# woundering why they put me there?



## purple peguin (24 Jan 2005)

On one of our past excersises to aldershot n.s. , we were riding on the bus and out of no where the sargent poped up and said do you think you can handle being the i.c of your section, I said yes. we got there and me being a cadet for only this being me second year didnt have experience on what do to. Anyways to make along story short I wonder howcome they put me in that position? Maybe to see my leadership skill, I dont really no, If any one had ideas howcome i would be interested in knowing why.           p.s my 2ic was in cadets longer then me but still the same rank and she was ticked off big time!
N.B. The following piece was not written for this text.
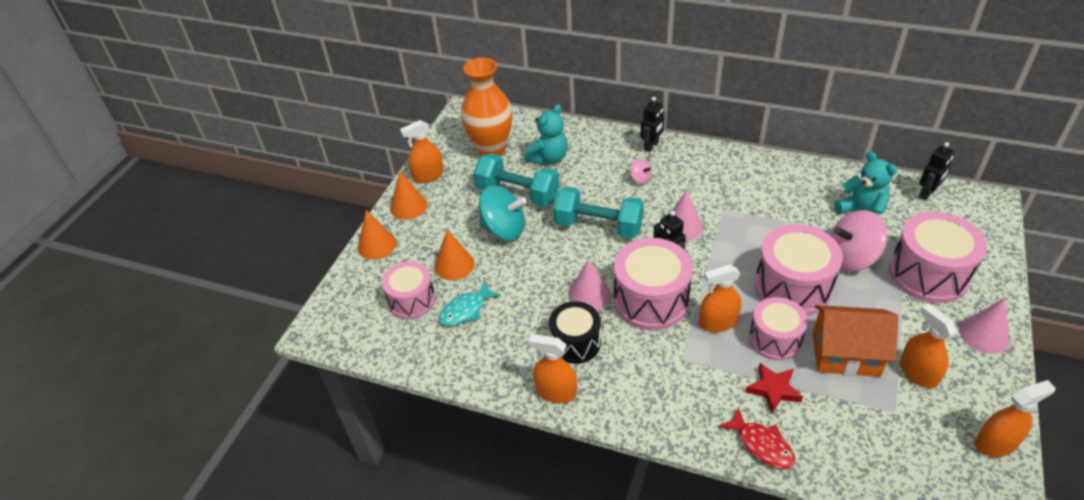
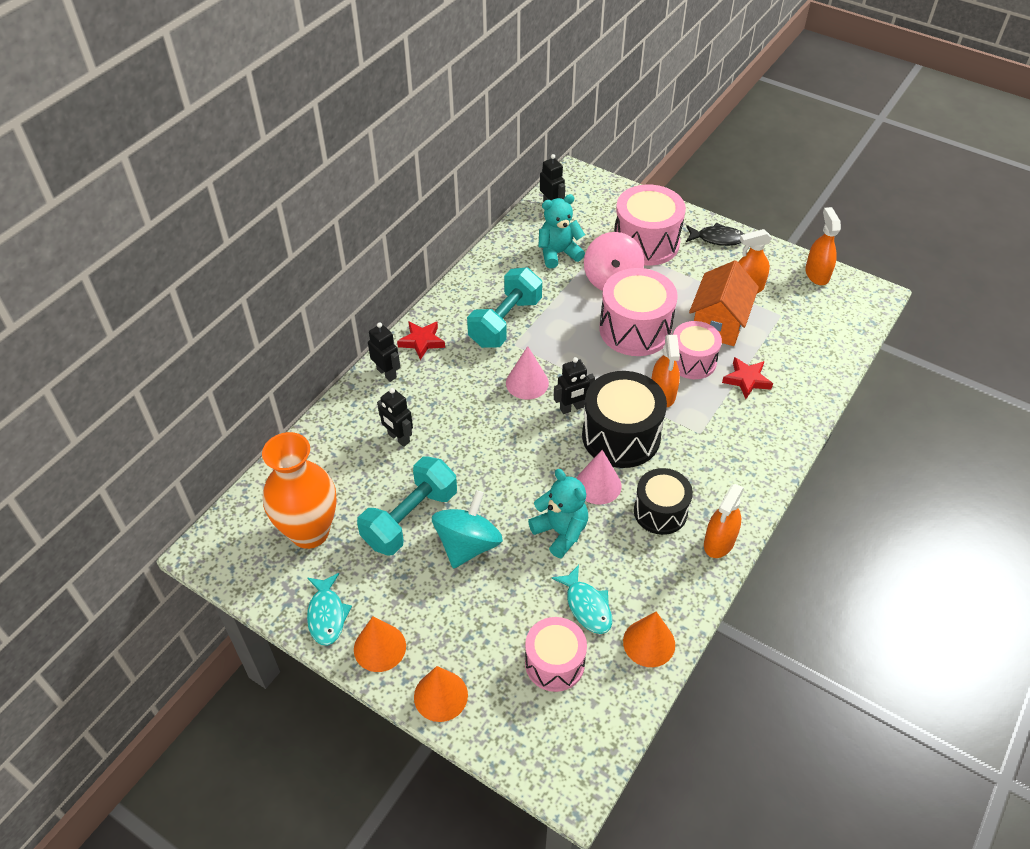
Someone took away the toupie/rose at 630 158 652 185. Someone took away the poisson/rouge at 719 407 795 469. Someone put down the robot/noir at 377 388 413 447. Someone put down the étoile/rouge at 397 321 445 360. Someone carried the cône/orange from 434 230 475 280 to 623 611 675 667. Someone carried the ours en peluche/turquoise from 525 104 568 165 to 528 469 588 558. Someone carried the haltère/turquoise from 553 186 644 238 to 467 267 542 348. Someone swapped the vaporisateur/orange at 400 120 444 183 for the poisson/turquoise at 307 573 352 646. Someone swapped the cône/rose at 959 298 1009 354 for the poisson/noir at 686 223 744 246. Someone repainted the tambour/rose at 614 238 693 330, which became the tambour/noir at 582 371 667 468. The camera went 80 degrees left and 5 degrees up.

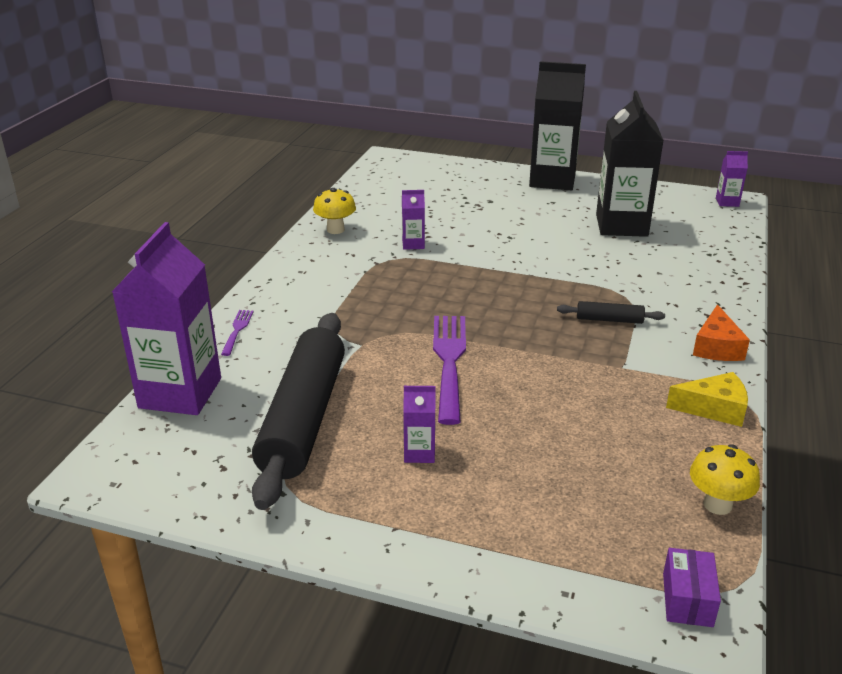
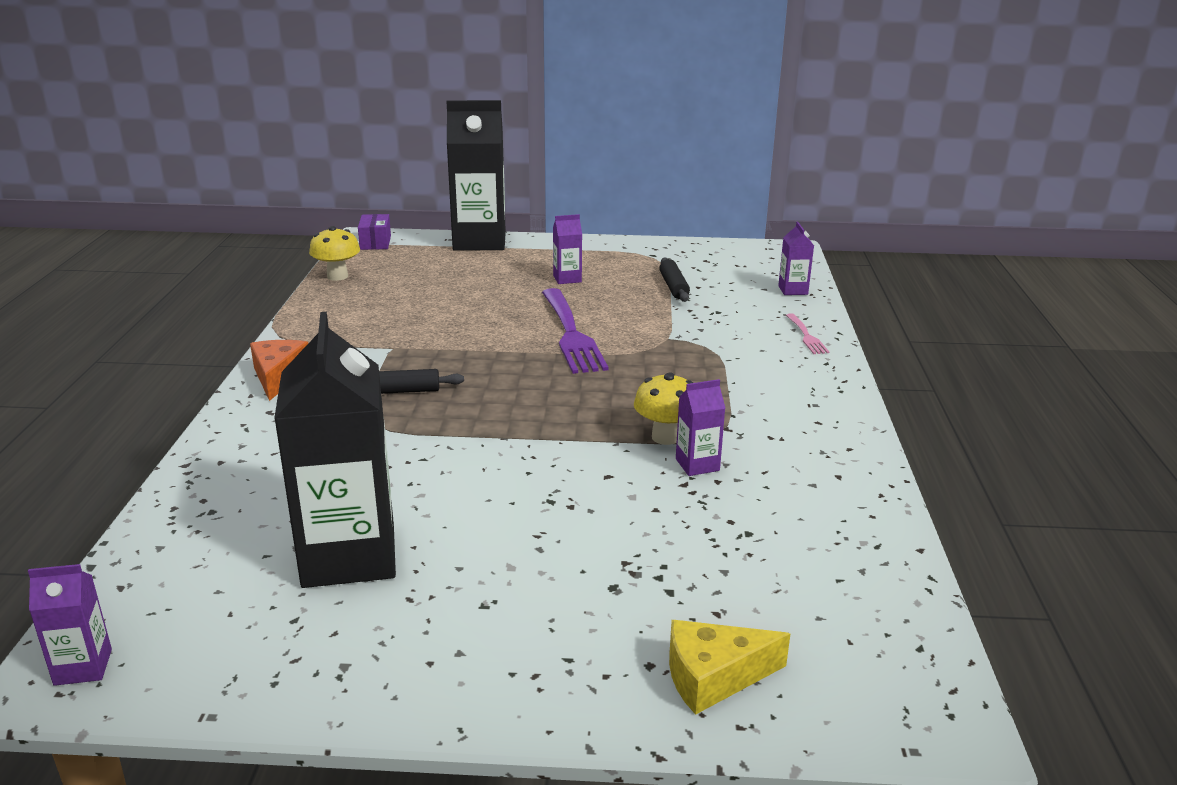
Someone carried the champignon/jaune from 313 188 356 234 to 634 372 693 445. Someone carried the brique de lait/noir from 529 61 586 190 to 446 100 506 251. Someone carried the fromage/jaune from 666 372 748 427 to 669 620 790 715. Someone repainted the fourchette/violet at 221 310 254 356, which became the fourchette/rose at 786 313 829 354. Someone scaled the brique de lait/violet at 112 222 221 415 by 0.44. Someone scaled the rouleau à pâtisserie/noir at 252 313 345 510 by 0.41. The camera went 165 degrees right and 5 degrees down.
At the end it worked out and i learned from expirience  :warstory:


----------



## aesop081 (24 Jan 2005)

purple peguin said:
			
		

> ....... At the end it worked out and i learned from expirience   :warstory:



Then maybe you have answered your own question....


----------



## Saorse (24 Jan 2005)

Never hurts to be thrown into the mix


----------



## ouyin2000 (24 Jan 2005)

if you didnt think you could handle the job, then why say yes?


----------



## condor888000 (24 Jan 2005)

unless you _really, *really, really*_screw up...> Then you're in it...

Most likely you were put there to gain experience and to evaluate your leadership. If you did well, good job, if not, you learned something about leadership which is just as good.


----------



## Jonny Boy (25 Jan 2005)

i remember the same thing happend to me when i was a trooper and this other girl was a trooper i got picked over her and was made the I.C of my group for tagging. she was also a year older than me.

if you do a good job than you have a bright future in cadets.


----------



## purple peguin (25 Jan 2005)

Hopefully, thanx for all the support.


----------



## Ranger (25 Jan 2005)

Maybe they were eval;utaing you, seeing if you're ready for promotion. Personally, I've been IC of a section since I was a cpl. It was about 9 or 10 months after I joined.


----------



## Q.Y. Ranger (26 Jan 2005)

If they needed to place someone in that position, and you were there pick, then its probably because you had showed them that you were ready for the position. I'm sure you would not have been placed in a position like that if they did not believe you were capable of handling it.


----------



## Ranger (26 Jan 2005)

Well put, totally agree.


----------



## purple peguin (26 Jan 2005)

very well put that you


----------